3. The method for generating formal software models based on control flow graphs and large language models according to claim 1, characterized in that: In step S1, when parsing the source code, the string data in it is simultaneously subjected to dimensionality reduction processing, converting the string into a numerical array representation based on the character ASCII code.

4. The method for generating formal software models based on control flow graphs and large language models according to claim 1, characterized in that: The state machine structure model uses a while loop as the main execution structure. It uses conditional statements to correspond to the node identifiers of the nodes in the control flow graph. When the jump condition of the corresponding node is met, the basic block operation corresponding to that node is executed and the program counter variable is updated to the next target node.

5. The method for generating formal software models based on control flow graphs and large language models according to claim 1, characterized in that: The intermediate representation code generation process is based on deterministic transformation rules and does not introduce heuristic inference or semantic approximation operations.

6. The method for generating formal software models based on control flow graphs and large language models according to claim 1, characterized in that: The value range of the program counter variable is the set of node identifiers of the nodes in the control flow graph.

7. The method for generating formal software models based on control flow graphs and large language models according to claim 1, characterized in that: In step S3, each formal action in the formal model uniquely corresponds to a node in the control flow graph, and can be traced back to its specific location in the source code through the program counter variable and node identifier.

8. The method for generating formal software models based on control flow graphs and large language models according to claim 1, characterized in that: The constraint prompt template includes a role description to guide the role positioning of the large language model, the syntax rules and keyword set of the formal language, and the specifications of logical operators, set operators and temporal operators supported by the formal language.

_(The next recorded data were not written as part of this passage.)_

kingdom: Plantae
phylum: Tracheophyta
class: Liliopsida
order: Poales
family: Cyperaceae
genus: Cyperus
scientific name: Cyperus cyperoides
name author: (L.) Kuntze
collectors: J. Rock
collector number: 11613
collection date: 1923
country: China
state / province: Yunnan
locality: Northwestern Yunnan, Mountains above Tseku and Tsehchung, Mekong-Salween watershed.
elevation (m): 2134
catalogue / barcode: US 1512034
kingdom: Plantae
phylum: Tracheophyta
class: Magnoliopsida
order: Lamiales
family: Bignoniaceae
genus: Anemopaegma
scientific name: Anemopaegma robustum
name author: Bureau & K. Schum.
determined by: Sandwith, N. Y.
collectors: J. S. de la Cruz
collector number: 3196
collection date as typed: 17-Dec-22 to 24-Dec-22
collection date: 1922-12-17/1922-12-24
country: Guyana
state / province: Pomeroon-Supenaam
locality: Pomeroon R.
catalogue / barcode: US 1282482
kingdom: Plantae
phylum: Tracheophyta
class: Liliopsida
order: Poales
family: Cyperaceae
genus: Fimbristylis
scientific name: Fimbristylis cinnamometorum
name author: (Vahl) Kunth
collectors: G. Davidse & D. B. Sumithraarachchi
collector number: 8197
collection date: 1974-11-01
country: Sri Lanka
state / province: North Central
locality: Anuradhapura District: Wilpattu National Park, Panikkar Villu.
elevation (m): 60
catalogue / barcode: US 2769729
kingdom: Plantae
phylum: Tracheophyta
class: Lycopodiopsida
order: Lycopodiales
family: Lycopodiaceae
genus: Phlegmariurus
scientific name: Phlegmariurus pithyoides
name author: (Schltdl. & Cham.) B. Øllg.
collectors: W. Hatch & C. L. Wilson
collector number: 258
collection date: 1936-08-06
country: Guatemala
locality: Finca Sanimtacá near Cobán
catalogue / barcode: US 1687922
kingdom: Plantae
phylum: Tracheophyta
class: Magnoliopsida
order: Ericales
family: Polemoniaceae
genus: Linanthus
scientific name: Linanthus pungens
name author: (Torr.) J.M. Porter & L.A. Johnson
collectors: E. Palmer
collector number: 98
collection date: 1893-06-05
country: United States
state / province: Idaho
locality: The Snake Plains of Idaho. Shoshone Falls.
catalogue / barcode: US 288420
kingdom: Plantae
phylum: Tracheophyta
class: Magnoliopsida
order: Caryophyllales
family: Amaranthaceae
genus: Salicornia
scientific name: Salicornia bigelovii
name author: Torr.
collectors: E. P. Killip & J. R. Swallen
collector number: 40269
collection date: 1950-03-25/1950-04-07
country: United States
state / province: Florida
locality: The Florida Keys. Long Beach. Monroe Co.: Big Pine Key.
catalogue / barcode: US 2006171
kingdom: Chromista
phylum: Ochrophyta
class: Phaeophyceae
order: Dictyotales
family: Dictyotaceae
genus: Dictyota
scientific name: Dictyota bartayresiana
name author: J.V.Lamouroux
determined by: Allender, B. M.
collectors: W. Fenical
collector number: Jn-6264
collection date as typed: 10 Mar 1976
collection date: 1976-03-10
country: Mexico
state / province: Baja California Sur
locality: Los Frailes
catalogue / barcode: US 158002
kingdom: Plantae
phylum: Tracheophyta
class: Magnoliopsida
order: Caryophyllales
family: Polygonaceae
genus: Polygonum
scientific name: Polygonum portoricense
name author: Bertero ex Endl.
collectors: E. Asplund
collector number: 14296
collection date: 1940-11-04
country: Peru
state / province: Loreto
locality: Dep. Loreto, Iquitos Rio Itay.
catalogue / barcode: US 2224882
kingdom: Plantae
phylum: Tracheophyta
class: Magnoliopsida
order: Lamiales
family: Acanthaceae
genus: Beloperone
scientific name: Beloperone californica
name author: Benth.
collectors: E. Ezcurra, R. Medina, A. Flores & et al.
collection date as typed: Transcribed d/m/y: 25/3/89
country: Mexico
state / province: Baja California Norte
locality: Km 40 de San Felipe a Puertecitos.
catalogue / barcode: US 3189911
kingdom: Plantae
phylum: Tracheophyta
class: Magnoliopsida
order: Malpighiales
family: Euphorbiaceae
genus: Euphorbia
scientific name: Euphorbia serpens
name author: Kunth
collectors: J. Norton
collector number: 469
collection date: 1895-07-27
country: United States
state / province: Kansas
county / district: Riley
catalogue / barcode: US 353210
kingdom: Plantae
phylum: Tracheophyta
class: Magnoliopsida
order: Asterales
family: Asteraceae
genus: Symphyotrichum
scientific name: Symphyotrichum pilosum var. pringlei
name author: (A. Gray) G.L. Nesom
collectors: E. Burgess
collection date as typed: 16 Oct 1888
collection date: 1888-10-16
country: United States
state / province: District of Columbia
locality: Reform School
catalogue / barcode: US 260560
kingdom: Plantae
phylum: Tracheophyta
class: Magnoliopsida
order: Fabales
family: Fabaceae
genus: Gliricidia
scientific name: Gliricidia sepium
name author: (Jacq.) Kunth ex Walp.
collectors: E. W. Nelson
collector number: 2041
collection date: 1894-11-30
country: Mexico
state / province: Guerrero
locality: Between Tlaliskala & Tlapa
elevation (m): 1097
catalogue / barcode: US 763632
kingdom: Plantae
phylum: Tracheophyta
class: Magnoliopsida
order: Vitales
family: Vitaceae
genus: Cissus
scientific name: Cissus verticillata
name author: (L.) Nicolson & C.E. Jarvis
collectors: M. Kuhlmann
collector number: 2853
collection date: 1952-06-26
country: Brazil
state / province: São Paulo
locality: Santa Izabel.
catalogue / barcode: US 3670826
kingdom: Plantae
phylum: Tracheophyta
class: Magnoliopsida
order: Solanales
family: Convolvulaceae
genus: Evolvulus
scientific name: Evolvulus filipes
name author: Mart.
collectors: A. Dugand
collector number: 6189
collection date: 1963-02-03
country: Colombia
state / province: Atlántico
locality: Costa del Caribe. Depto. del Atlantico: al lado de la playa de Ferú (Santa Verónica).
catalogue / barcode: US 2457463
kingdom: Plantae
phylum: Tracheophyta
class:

9. The method for generating formal software models based on control flow graphs and large language models according to claim 1, characterized in that: In step S3, the test case-driven closed-loop verification specifically includes: compiling the test cases of the source program into formal attributes and using them as the specification of the formal verifier; using the formal verifier to verify the generated formal model and obtain counterexample trajectories; constructing feedback prompts based on the counterexample trajectories to guide the large language model to correct the formal model and iteratively verify it until all formal attributes pass the verification.

10. The method for generating formal software models based on control flow graphs and large language models according to claim 1, characterized in that: In step S3, the formal model describes program branches, loops, and exception paths through a control flow graph, and combines intermediate representation code to transform the path states in the control flow graph, so as to cover all possible execution paths of the source program.